One of the Mailings That Did In the Kiwhwaukee Valley Water Authority

Since I don’t live in the area that voted on the Kishwaukee Valley Water Authority I didn’t get any of the opposition’s mailings.

I heard about one from Joe Wiegand’s Taxpayers Alliance of Northern Illinois and asked for a copy.

On the outside is the corn crib with the “NO WATER AUTHORITY” sign painted on its side. I’ve run that picture on McHenry County Blog. The text under the sign is

Most farmers agree,
bad deals come in a hurry.

Maybe that’s an old agricultural saying, but I’ve never heard it before. There are a couple replications of his groups blue and white signs, too.

Inside this 4-page mailing are the

TOP TEN REASONS to VOTE NO on APRIL 17 on the
NON-ELECTED
Kishwaukee Valley Water
AUTHORITY!

I hope I can give you an idea of the effect of the different sizes of type.

Then, there’s what I assume is the same list of reasons that Wiegand handed out when he held his first round of press conferences.

Inside the message runs across two pages:

Your tax dollars are already hard at work on the issue of regional groundwater.

The 2-page spread has six maps.

With two of the maps one can look at aquifer lines for the Kishwaukee Valley with the boundaries of the Kishwaukee Valley Water Authority proposed by A-LAW, the Alliance for Land, Agriculture and Water. The Authority boundaries run primarily along straight township lines (see map on the lower right), while, of course, the underground water supplies in the aqufer (see map with blue to the other’s left) do not.

It argues with regional planning.

I would note that in the late 1960’s I attended a Northeastern Illinois Planning Commission hearing at Woodstock’s Opera House. That hearing lead to the finger plan of developing the six-county area.

Guess what?

If this plan to have growth follow the railroads out of Chicago had any effect, I can’t imagine what that effect was.
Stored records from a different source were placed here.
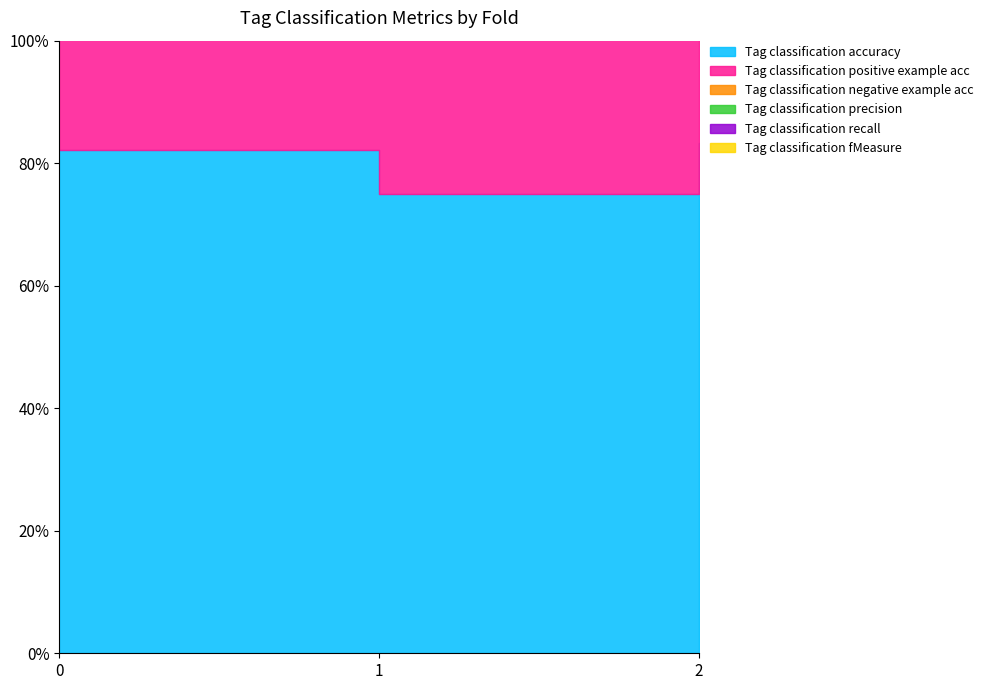

Which has a higher value, 2 or 1?

2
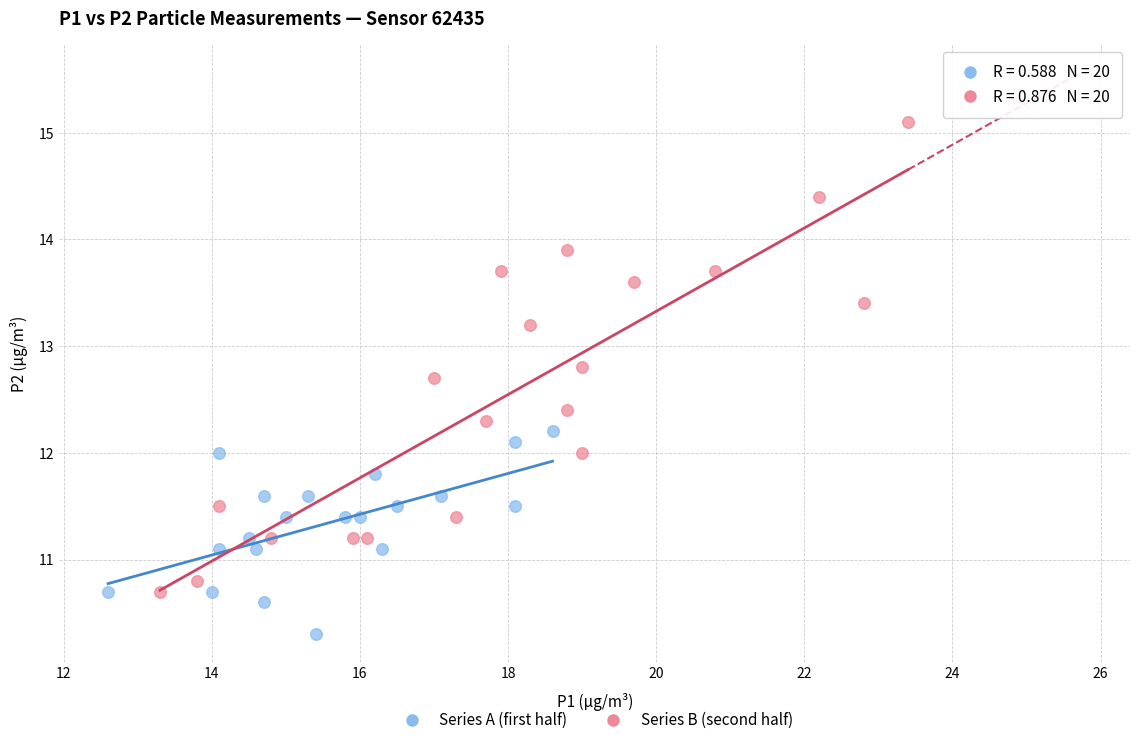

Which series reaches the minimum Y coordinate?

Series A (first half)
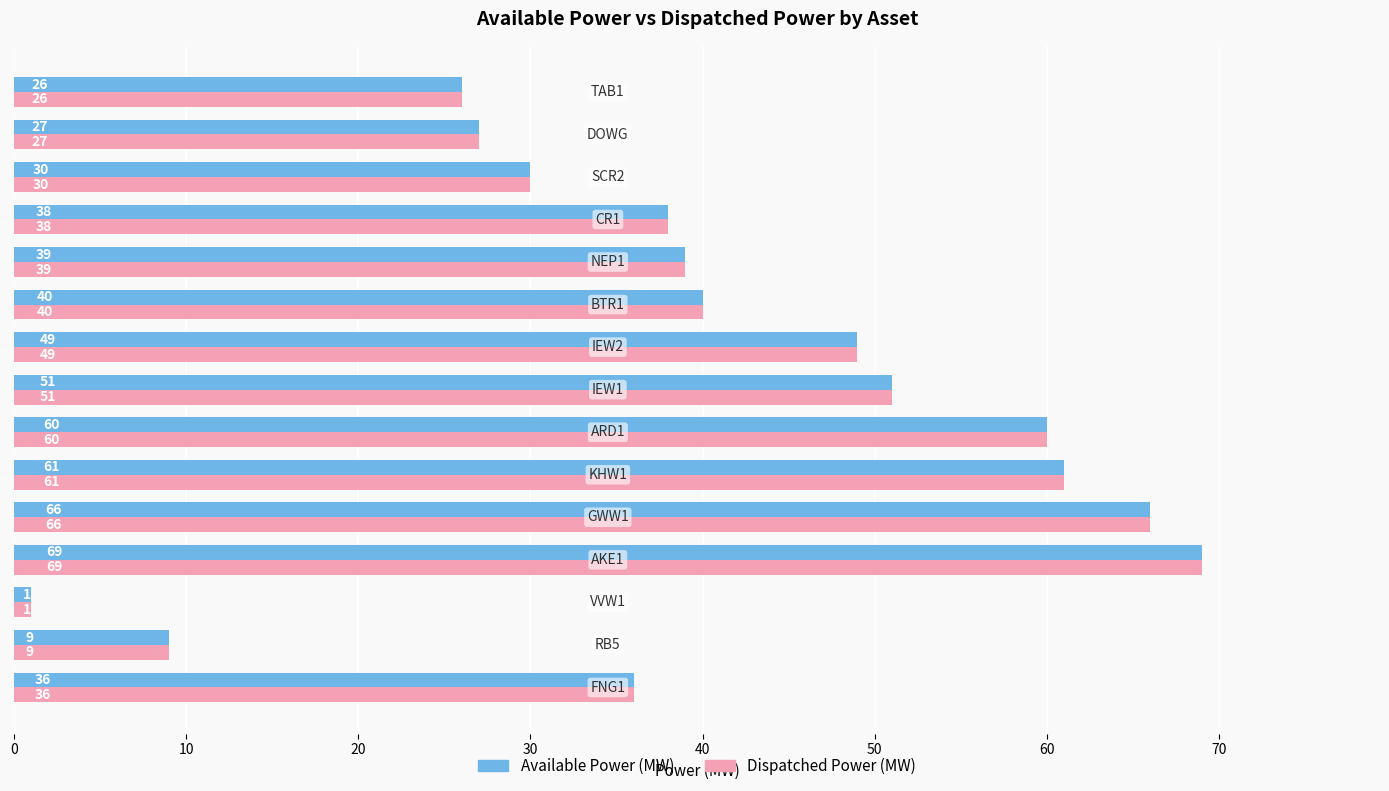

At how many categories does at least one series exceed 35?

10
So, please excuse me if I think public officials whose elections are largely financed by developers will act in my lifetime to manage out underground water resources.

The Illinois Economic & Fiscal Commission wrote a report on water resource management in the 1970’s and recommended state legislation.

None passed.


Comments

One of the Mailings That Did In the Kiwhwaukee Valley Water Authority — 1 Comment

  1. I haven’t heard anything about NIPC for decades, but thought about them the very day I saw the article about Kishwaukee Valley Water Authority. If my memory serves, NIPC was one those busy little agencies in which busy little bureaucrats ran around to busy little meetings, the upshot of which was that suburbs whose water was so bad that it was infamous nationwide in the water industry couldn’t get Lake Michigan water so that they would have something to drink (and this was long before the days of ubiquitous bottled water)because NIPC didn’t approve, and suburbs that needed a new hospital couldn’t build one because NIPC didn’t approve.

    Such agencies — and they abound — are a preposterous way to “govern”, because letting some people with small minds and big agendae lord it over others who want nothing better than just to live, take care of their families, go to work, get home safely, and maybe have a beer in the evening, don’t need pea-brained nitwits telling them that they can’t have water or a hospital… especially water.

    And if Kishwaukee Valley Water AUTHORITY had been voted into existence, the misery would have begun immediately and would never have ended for residents of McHenry County. All those of you who wanted it and worked to get it on the ballot should move back to wherever you came from. Those who come from McHenry County should move somewhere where the water is bad and they can’t get NIPC’s permission to get Lake Michigan water. If you haven’t been there, try it before you foist it onto others.